I risultati del focus Censis-Confcooperative. Il 56% delle aziende di Federmeccanica lamenta difficoltà nel trovare manodopera. La proposta: “Mettere gli istituti tecnici al centro dei programmi di formazione”

01 Ott 2021

A. S.

skills competenze

Se si dovesse dare un numero della carenza di competenze per il mondo del lavoro in Italia in questo momento di dovrebbe probabilmente partire dall’ultima rilevazione pubblicata da CensisConfcooperative, secondo cui oggi le aziende che sono nella posizione di assumere si trovano ad avere 233mila posizioni “scoperte” perché non riescono a reperire sul mercato i profili di cui hanno bisogno, che spesso sono legati a skill digitali. Proprio per evidenziare una situazione in cui l’offerta non corrisponde alla domanda, anche a causa di un problema di competenze sulle nuove tecnologie, il focus sul mercato del lavoro nel secondo trimestre del 2021 di Censis Confcooperative è stato intitolato “mismatch, il grande gap da sanare. La ripresa c’è, i lavoratori no”. La ricetta per uscire da questa situazione di difficoltà, secondo i promotori della ricerca, è nella formazione di competenze che rilancino i processi di cambiamento, rispetto al quale gli istituti tecnici possono giocare un ruolo di primo piano.

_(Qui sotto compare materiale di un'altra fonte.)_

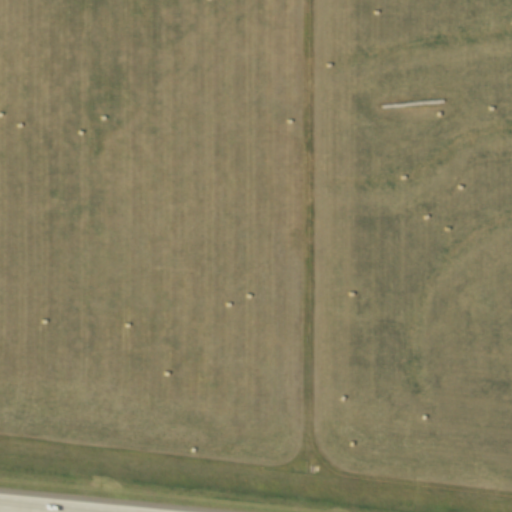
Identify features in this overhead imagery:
road: (27, 508)
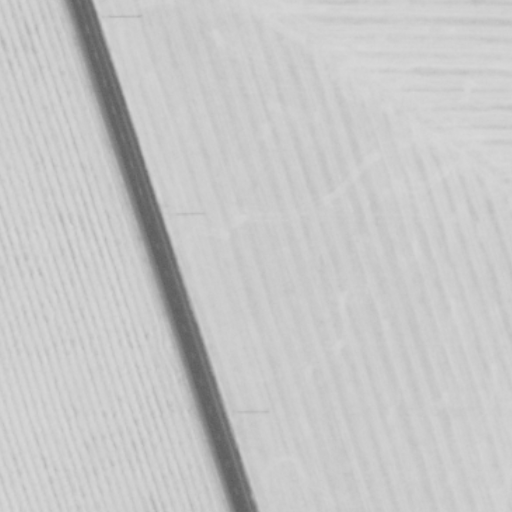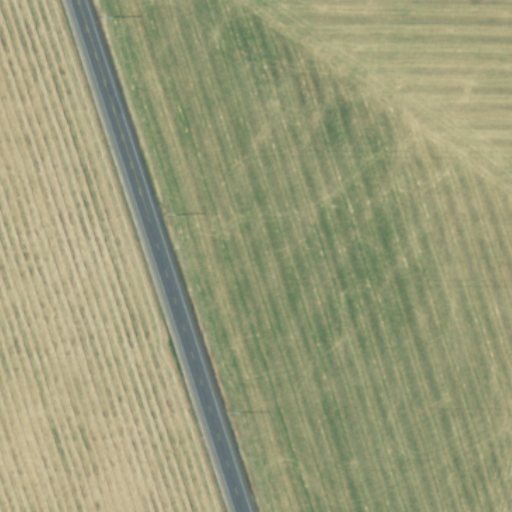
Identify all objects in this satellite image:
road: (156, 256)
crop: (54, 346)
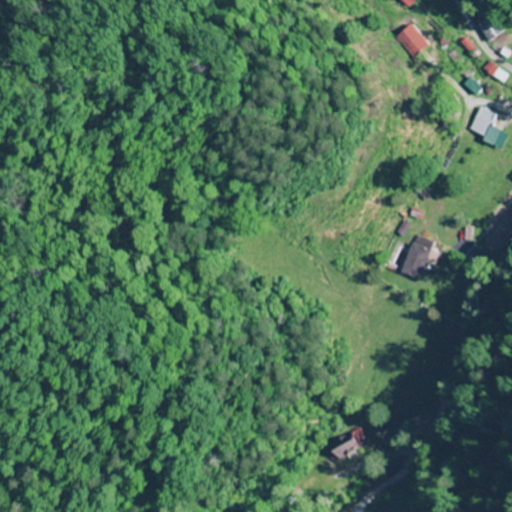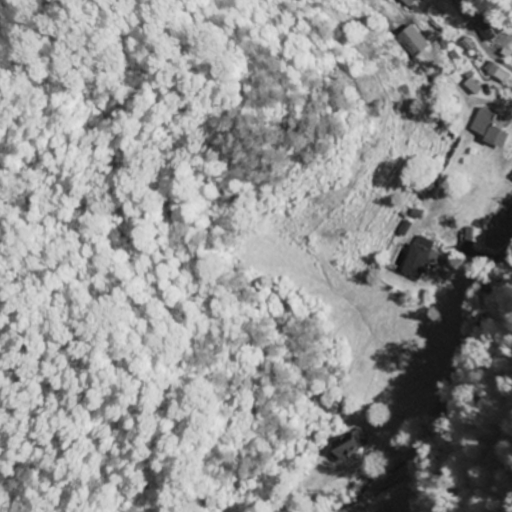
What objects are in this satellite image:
building: (493, 28)
building: (413, 42)
building: (492, 70)
building: (492, 125)
building: (424, 260)
road: (445, 390)
building: (347, 447)
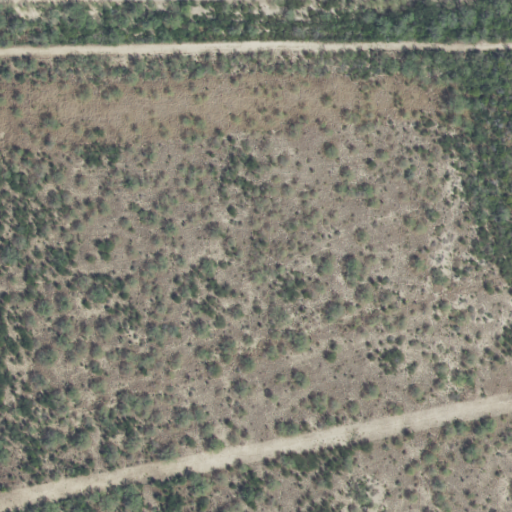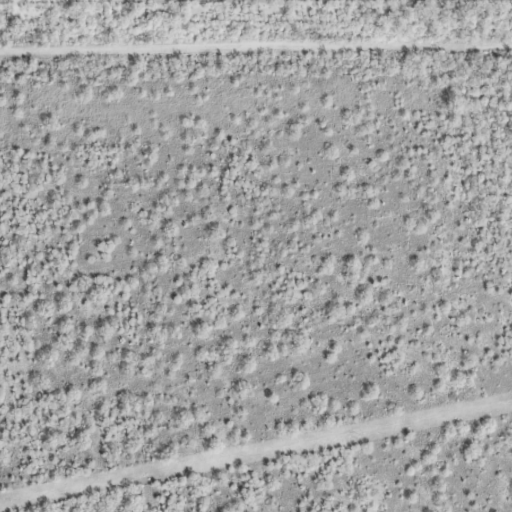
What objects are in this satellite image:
road: (256, 21)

“Oltre 21 miliardi, l’1,2% del Pil, è il conto, salato, che il Sistema Italia paga a causa del mancato incontro tra l’offerta e la domanda di lavoro – afferma Maurizio Gardini, presidente di Confcooperative – Quello che il nostro Paese sta vivendo è un paradosso che non possiamo continuare ad alimentare: l’economia è in ripresa, le aziende vogliono assumere, ma mancano all’appello oltre 233mila profili professionali adeguati alla richiesta. Se le imprese fossero riuscite ad assumere tutto il personale di cui hanno bisogno, la crescita del Pil nel 2021 sarebbe salita dal 5,9% al 7,1%”.

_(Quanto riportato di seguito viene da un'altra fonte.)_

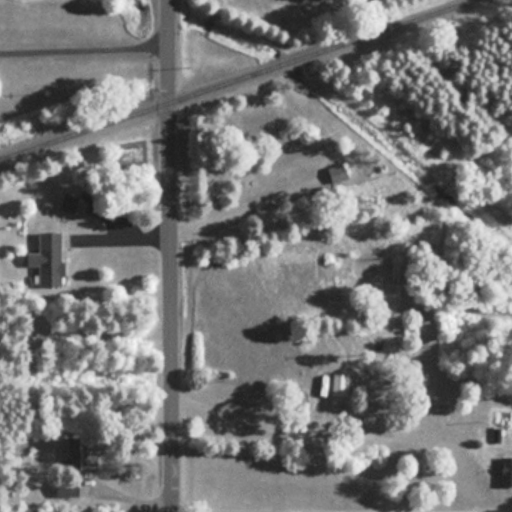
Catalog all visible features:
road: (83, 46)
railway: (244, 80)
building: (311, 167)
building: (70, 201)
road: (168, 255)
building: (48, 259)
building: (340, 389)
road: (242, 415)
building: (80, 453)
building: (507, 471)
building: (68, 486)
road: (341, 500)
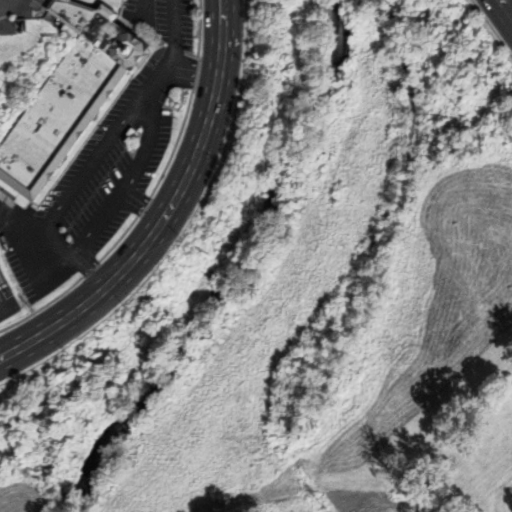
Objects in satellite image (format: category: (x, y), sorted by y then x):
road: (509, 3)
building: (101, 4)
road: (143, 10)
road: (220, 23)
road: (168, 54)
road: (190, 70)
building: (67, 99)
building: (66, 100)
road: (88, 167)
road: (126, 182)
road: (140, 205)
road: (163, 216)
road: (63, 251)
river: (240, 269)
building: (0, 282)
road: (7, 308)
crop: (342, 332)
road: (17, 347)
crop: (20, 496)
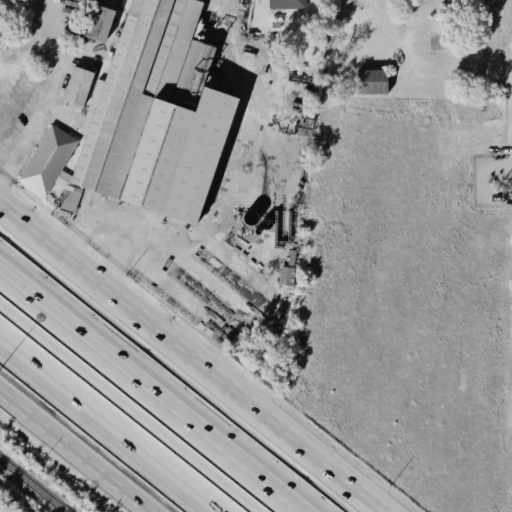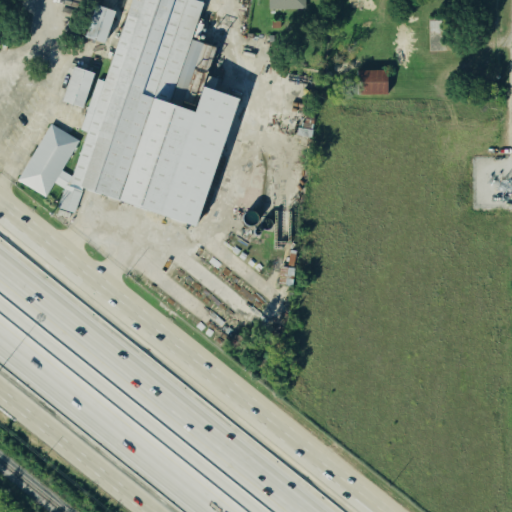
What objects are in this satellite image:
building: (284, 5)
building: (284, 5)
building: (99, 24)
building: (96, 26)
road: (477, 47)
road: (443, 48)
building: (372, 82)
building: (369, 83)
building: (77, 87)
building: (74, 88)
road: (46, 97)
building: (137, 126)
building: (47, 161)
building: (69, 199)
road: (150, 315)
road: (145, 395)
road: (113, 420)
road: (76, 450)
road: (343, 473)
road: (349, 473)
railway: (30, 487)
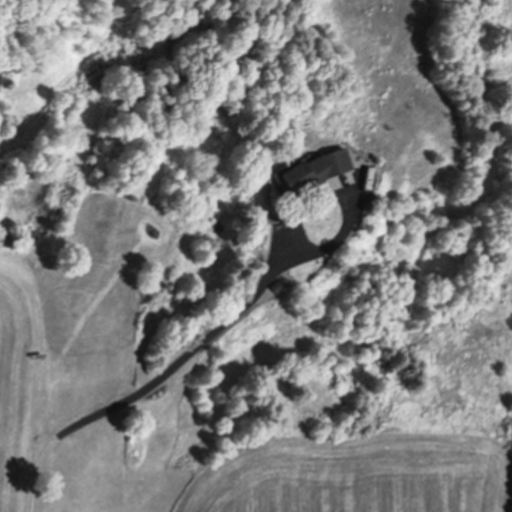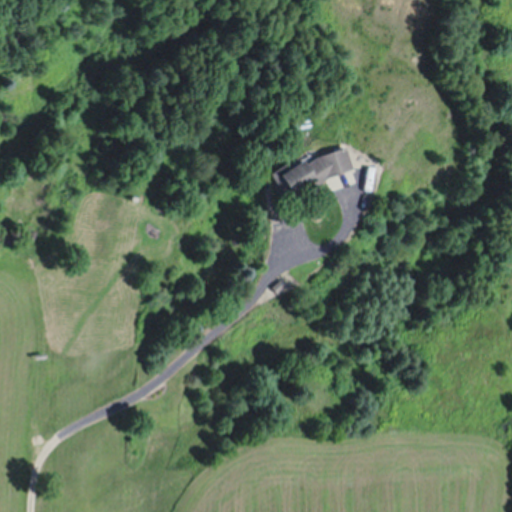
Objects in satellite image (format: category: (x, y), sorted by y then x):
building: (308, 169)
building: (321, 169)
building: (279, 285)
road: (134, 395)
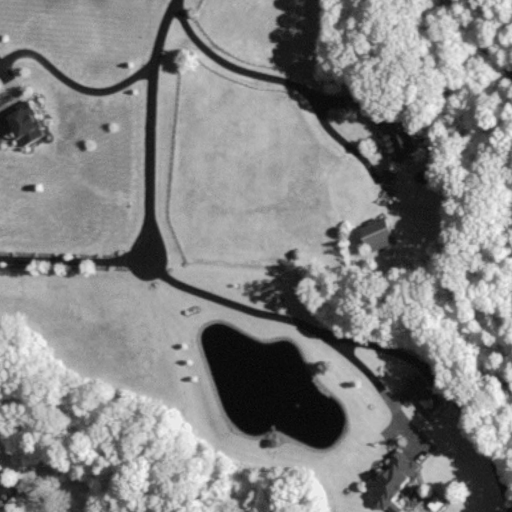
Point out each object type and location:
road: (477, 39)
road: (279, 69)
road: (71, 80)
road: (150, 121)
building: (31, 123)
road: (0, 287)
road: (238, 294)
road: (371, 365)
road: (449, 384)
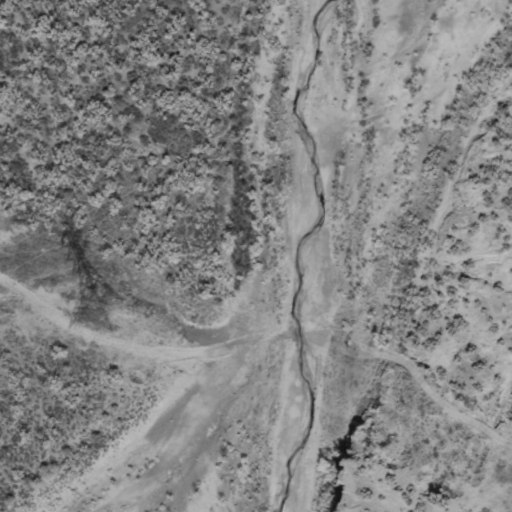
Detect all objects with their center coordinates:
river: (296, 256)
power tower: (105, 310)
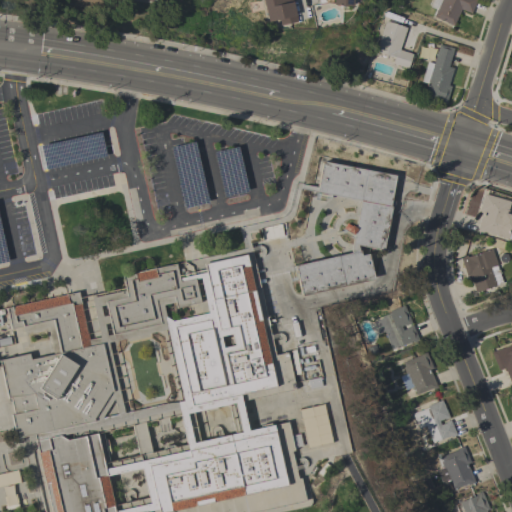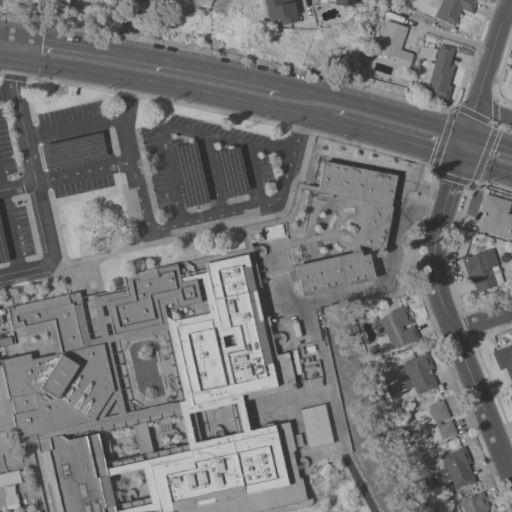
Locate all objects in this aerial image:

“Il lavoro non può diventare un vincolo al consolidamento della ripresa, occorre uno scatto in avanti, passando da politiche passive a politiche attive per l’occupazione – aggiunge Gardini – Non vedere le cose da questa prospettiva significa non solo rischiare di perdere le opportunità di crescita per i prossimi anni, ma anche di alimentare quella disaffezione al lavoro che si aggira minacciosamente e che può condizionare negativamente gli esiti di tanti impegni orientati alla ripresa con 2,3 milioni di disoccupati, 1 su 3 giovani e 3 milioni di Neet, la metà donne”.

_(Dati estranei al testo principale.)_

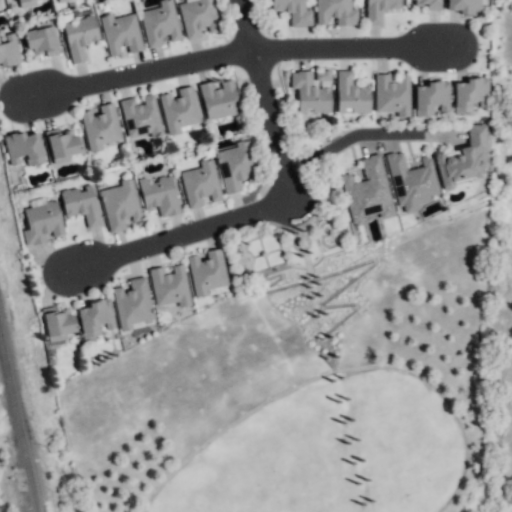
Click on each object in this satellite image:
building: (22, 0)
building: (60, 0)
building: (25, 3)
building: (428, 4)
building: (428, 4)
building: (464, 6)
building: (465, 6)
building: (377, 10)
building: (378, 10)
building: (293, 11)
building: (294, 11)
building: (335, 12)
building: (336, 12)
building: (196, 17)
building: (197, 17)
building: (159, 23)
building: (159, 24)
building: (120, 33)
building: (120, 33)
building: (78, 35)
building: (79, 36)
building: (41, 38)
building: (41, 41)
building: (8, 50)
building: (9, 51)
road: (235, 54)
building: (311, 90)
building: (469, 93)
building: (310, 94)
building: (351, 94)
building: (391, 94)
building: (392, 94)
building: (471, 94)
building: (350, 95)
building: (431, 97)
building: (431, 98)
building: (218, 99)
building: (219, 99)
road: (265, 99)
building: (178, 109)
building: (178, 109)
building: (140, 116)
building: (141, 116)
building: (99, 126)
building: (100, 127)
road: (349, 142)
building: (61, 144)
building: (61, 144)
building: (23, 147)
building: (24, 148)
building: (462, 159)
building: (463, 159)
building: (235, 166)
building: (234, 167)
building: (413, 180)
building: (410, 182)
building: (201, 183)
building: (200, 184)
building: (369, 190)
building: (366, 191)
building: (158, 195)
building: (158, 195)
building: (80, 204)
building: (81, 204)
building: (119, 204)
building: (119, 205)
building: (40, 221)
building: (41, 222)
road: (171, 238)
building: (206, 272)
building: (208, 272)
building: (169, 285)
building: (169, 286)
building: (132, 304)
building: (133, 304)
building: (95, 317)
building: (96, 317)
building: (57, 323)
building: (57, 323)
railway: (17, 425)
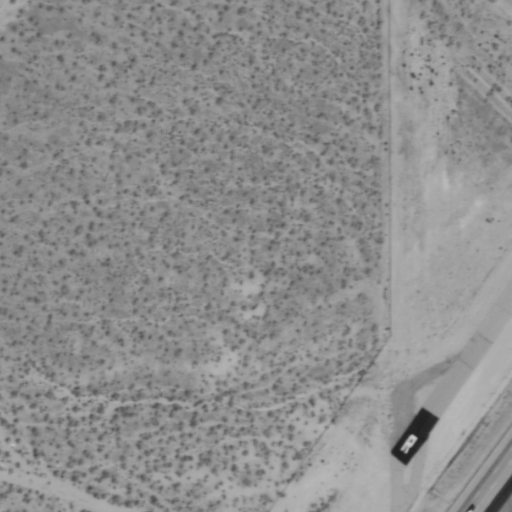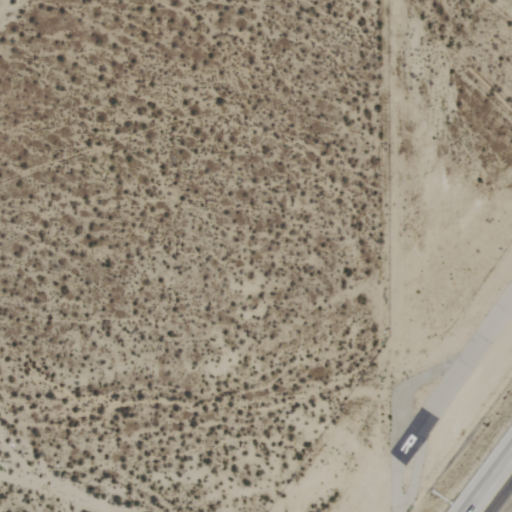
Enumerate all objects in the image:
airport: (425, 264)
airport runway: (453, 368)
airport taxiway: (393, 455)
road: (490, 483)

Analizzando i settori il tasso di posti vacanti supera la soglia del 2% nelle costruzioni (2,4%), nei servizi di informazione e comunicazione (2,1%) e nelle attività artistiche, sportive e di intrattenimento (2,1%). Nelle attività di alloggio e ristorazione il tasso raggiunge il 2,3%, con un incremento di 0,4 punti rispetto al primo trimestre di quest’anno. Quanto alla richiesta di competenze più centrate sul digitale e sulle nuove tecnologie, dal contesto generale emerge il fatto che, ad esempio, il 56% delle aziende di Federmeccanica registra difficoltà nel trovare manodopera, e che per il 58% dei casi si tratta di personale a cui vengono richieste competenze digitali avanzate.